[Date Prev][Date Next][Thread Prev][Thread Next][Date Index][Thread Index]
Errors in cross-references
Hi again,
while I was trying to resolve cross-references in JMdict, I found three
references referring to JMnedict entries:
1. <xref>フィレオフィッシュ</xref> in seq 2137630
2. <xref>NHK</xref> in seq 2176930
3. <xref>タミフル</xref> in seq 2648970
(That would be OK if there was a way to mark them as referring to
entries in another dictionary. However, as there are only three such
cross-refererences, it seems more likely that it's just an error.)
Additionally, there are two references that are repeated twice within
the same entry and sense:
1. <xref>豚トロ・とんトロ・1</xref> is repeated twice in seq
2677780 (and the sense number is unnecessary)
2. <xref>無線呼出符号・1</xref> is repeated twice in seq 2827567
(and the sense number is unnecessary)
I have also noticed that there are about 4000 cross-references that
specify a reading although the target entry has only one.
Last but not least, in the references to the following entries, the use
of the centre can be misleading for the parsing software (and the DTD
disallows it: "The target keb or reb must not contain a centre-dot."):
1. シルキー・シャーク
2. シンガポール・スリング
3. カーゴ・スリング
4. ベイビー・スリング
5. マヌカ・ハニー
6. タックス・ヘイブン
Maybe the best solution would be for the xref to contain only
XML-structured information (seq, type and optional restriction to a
particular sense/kanji/readings). As for the restriction to
kanji/readings it could be done in much the same way senses can now be
restricted using stagr/stagk along these lines:
<!ELEMENT xref ((xtagk*, xtagr*)|xtags*)>
-- or if only one kanji/reading/sense is enough: <!ELEMENT xref
((xtagk|xtagr|(xtagk, xtagr)|xtags)?)>
<!ATTLIST xref seq CDATA>
<!ATTLIST xref type CDATA #IMPLIED>
<!-- Type of cross-reference, implied value "see".>
<!ELEMENT xtagk (#PCDATA)>
<!ELEMENT xtagr (#PCDATA)>
<!-- These elements, if present, indicate that the cross-reference is
restricted
to the lexeme represented by the keb and/or reb of the entry identified
by xref's
seq attribute. -->
<!ELEMENT xtags (#PCDATA)>
<!-- These elements, if present, indicate that the cross-reference is
restricted
to particular senses (represented by their numbers) of the entry
identified by
xref's seq attribute. -->
--
Adam Nohejl

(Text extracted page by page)
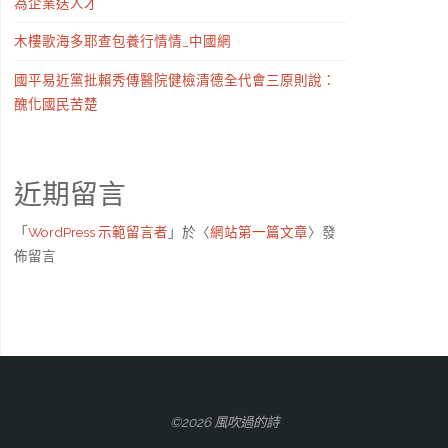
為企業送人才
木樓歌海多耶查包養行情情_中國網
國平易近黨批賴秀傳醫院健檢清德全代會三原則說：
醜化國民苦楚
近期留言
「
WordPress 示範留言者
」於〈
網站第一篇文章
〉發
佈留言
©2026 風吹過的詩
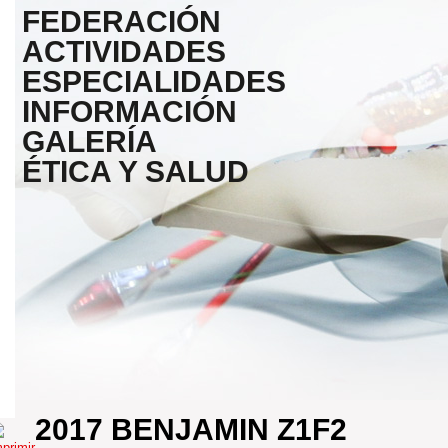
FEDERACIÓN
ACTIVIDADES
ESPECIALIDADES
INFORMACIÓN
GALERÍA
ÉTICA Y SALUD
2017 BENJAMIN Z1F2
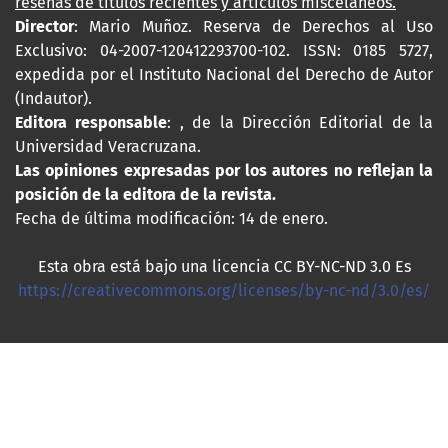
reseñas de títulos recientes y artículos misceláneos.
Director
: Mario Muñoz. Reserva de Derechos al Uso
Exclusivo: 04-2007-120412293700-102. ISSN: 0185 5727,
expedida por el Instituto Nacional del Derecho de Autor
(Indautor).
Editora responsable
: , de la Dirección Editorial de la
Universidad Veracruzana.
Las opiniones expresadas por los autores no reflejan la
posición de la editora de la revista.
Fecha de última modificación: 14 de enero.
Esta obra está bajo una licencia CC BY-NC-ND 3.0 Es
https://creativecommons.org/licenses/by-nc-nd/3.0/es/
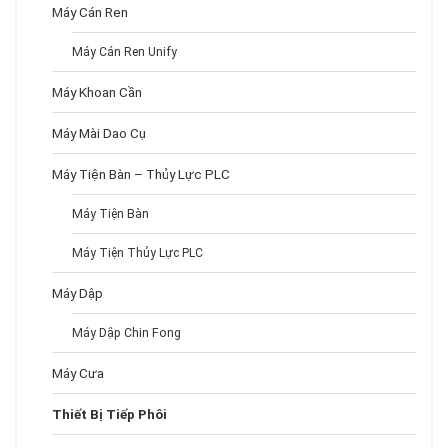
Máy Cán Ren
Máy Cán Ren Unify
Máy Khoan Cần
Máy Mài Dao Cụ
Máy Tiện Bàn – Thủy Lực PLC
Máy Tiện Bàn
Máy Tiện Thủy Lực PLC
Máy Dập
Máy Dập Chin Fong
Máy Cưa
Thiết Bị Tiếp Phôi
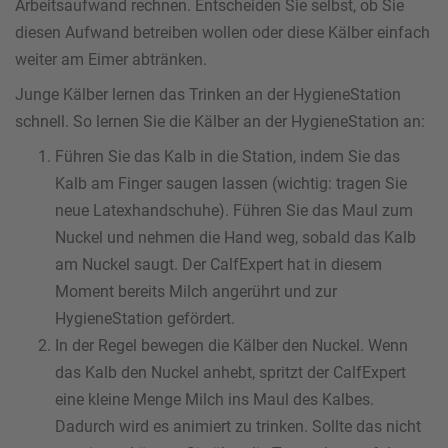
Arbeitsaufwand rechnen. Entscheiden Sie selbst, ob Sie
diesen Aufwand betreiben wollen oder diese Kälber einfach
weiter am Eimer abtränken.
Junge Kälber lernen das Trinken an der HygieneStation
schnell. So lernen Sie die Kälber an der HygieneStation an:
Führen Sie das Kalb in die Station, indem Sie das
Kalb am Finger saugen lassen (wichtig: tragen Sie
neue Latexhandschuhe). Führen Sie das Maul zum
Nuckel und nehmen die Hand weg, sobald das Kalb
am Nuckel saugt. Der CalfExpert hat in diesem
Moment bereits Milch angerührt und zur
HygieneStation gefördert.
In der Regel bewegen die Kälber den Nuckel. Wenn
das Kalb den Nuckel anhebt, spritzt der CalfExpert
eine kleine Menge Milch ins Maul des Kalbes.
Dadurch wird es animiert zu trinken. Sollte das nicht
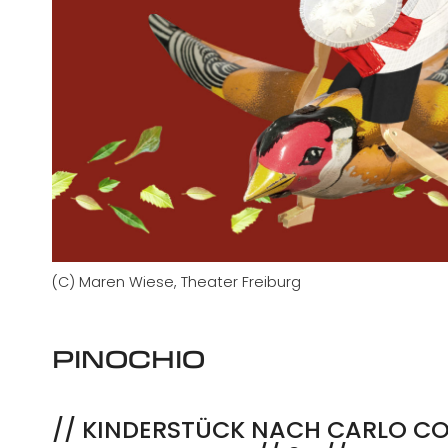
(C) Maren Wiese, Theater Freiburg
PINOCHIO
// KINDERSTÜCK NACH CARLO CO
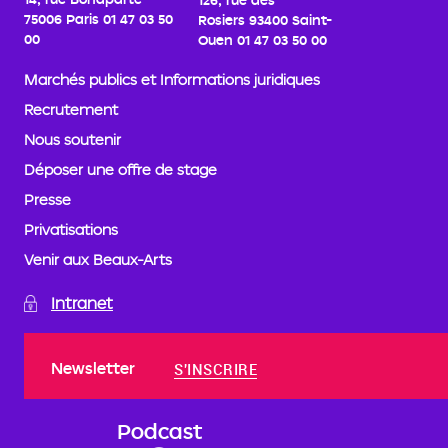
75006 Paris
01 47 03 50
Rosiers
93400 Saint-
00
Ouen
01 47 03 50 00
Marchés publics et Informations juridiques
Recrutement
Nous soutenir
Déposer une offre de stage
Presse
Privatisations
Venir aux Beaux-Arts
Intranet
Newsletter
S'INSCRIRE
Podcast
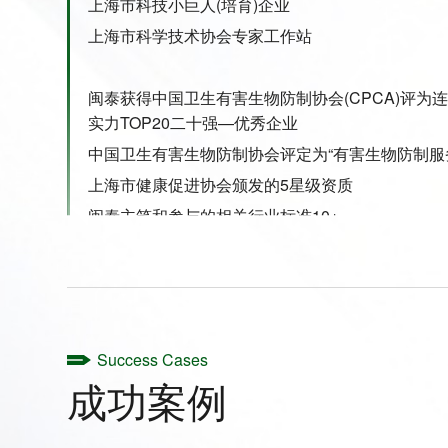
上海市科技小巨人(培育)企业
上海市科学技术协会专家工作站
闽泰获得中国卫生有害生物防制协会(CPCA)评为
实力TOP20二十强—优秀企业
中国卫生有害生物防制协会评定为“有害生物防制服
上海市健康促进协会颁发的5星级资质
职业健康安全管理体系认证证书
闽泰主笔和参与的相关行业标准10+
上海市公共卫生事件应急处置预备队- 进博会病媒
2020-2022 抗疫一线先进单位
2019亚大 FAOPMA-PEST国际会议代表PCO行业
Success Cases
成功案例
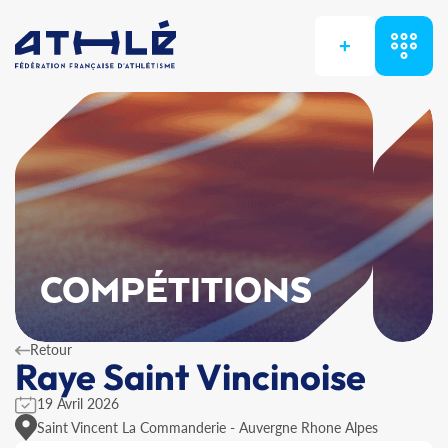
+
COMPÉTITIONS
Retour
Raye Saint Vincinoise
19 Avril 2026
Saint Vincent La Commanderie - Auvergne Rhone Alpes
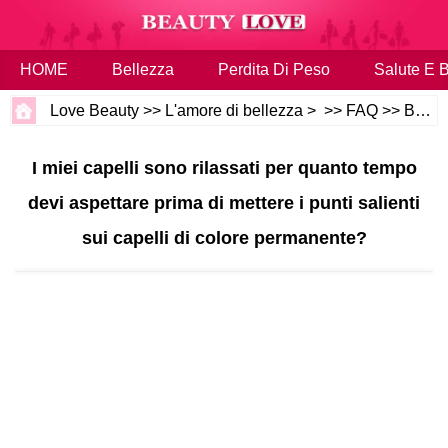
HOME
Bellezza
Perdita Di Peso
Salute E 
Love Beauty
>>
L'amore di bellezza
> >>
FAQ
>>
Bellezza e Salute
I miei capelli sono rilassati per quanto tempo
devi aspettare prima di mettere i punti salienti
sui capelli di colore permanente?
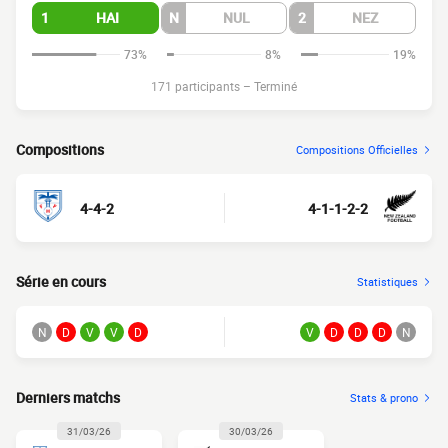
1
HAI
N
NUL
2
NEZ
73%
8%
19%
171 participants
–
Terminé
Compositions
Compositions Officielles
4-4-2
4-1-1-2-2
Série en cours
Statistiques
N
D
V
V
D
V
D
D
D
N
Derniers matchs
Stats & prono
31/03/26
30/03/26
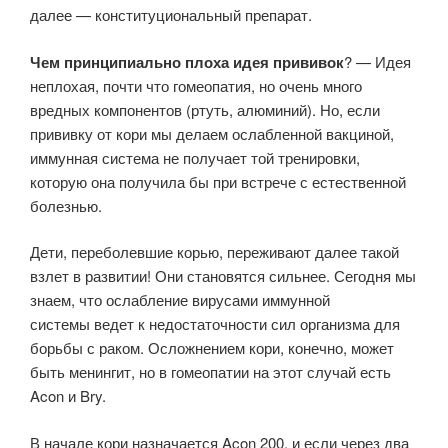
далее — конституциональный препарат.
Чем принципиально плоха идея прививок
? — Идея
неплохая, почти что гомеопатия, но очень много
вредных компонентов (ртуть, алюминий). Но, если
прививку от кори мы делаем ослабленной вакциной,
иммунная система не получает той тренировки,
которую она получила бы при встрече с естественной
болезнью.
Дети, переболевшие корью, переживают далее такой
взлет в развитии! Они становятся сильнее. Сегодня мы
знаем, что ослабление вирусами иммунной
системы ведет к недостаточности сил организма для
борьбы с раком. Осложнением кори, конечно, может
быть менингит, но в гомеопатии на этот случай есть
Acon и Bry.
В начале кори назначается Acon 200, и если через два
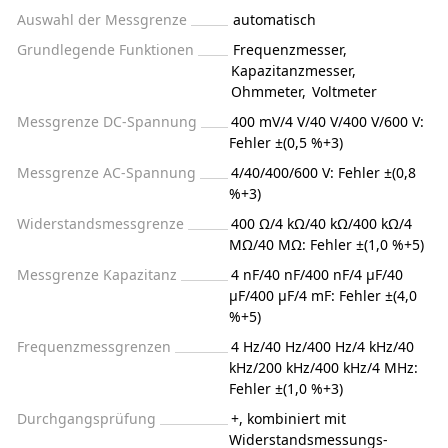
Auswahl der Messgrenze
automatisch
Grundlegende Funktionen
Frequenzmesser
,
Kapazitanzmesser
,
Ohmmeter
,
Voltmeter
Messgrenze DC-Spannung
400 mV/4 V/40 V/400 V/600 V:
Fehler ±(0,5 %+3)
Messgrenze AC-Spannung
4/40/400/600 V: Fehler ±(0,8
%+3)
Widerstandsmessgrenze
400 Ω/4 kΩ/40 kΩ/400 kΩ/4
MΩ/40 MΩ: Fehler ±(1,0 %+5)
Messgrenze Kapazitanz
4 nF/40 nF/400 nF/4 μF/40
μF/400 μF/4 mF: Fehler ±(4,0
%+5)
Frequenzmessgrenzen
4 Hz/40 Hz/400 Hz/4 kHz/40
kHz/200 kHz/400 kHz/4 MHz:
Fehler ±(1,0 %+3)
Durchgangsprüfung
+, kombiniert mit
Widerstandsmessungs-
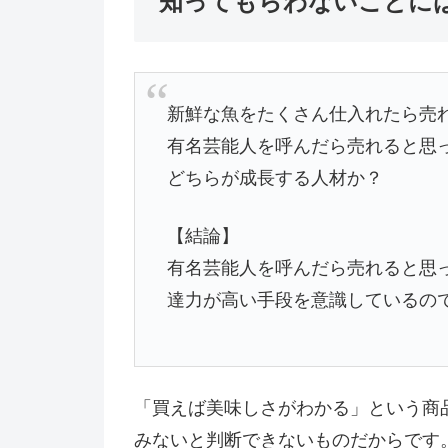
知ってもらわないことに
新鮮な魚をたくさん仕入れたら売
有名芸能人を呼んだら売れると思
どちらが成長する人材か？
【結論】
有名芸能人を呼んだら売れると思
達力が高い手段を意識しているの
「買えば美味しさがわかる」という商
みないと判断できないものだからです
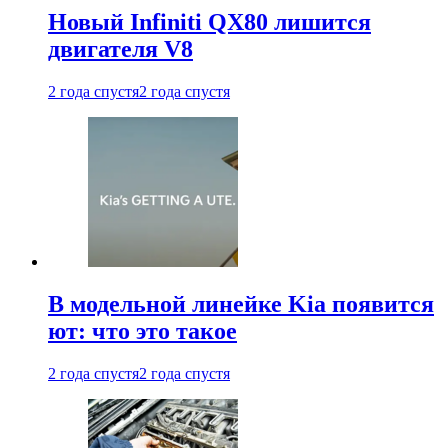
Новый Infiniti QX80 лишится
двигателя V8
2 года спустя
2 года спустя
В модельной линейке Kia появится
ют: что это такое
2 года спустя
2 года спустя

* [Explore the material]:
(1) In the cross-references post, about how many cross-references specify a reading even though the target entry has only one?
(2) Please mark each statement yes or no against the cross-references post, and quote the words that decide it. (a) The post names three references in JMdict that point to JMnedict entries. (b) The DTD allows the target keb or reb to contain a centre-dot. (c) <xref>無線呼出符号・1</xref> is repeated twice in seq 2677780.

* [Solutions for each task]:
(1) About 4000.

(2)
(a) Yes: "I found three references referring to JMnedict entries"
(b) No: "The target keb or reb must not contain a centre-dot."
(c) No: "<xref>無線呼出符号・1</xref> is repeated twice in seq 2827567"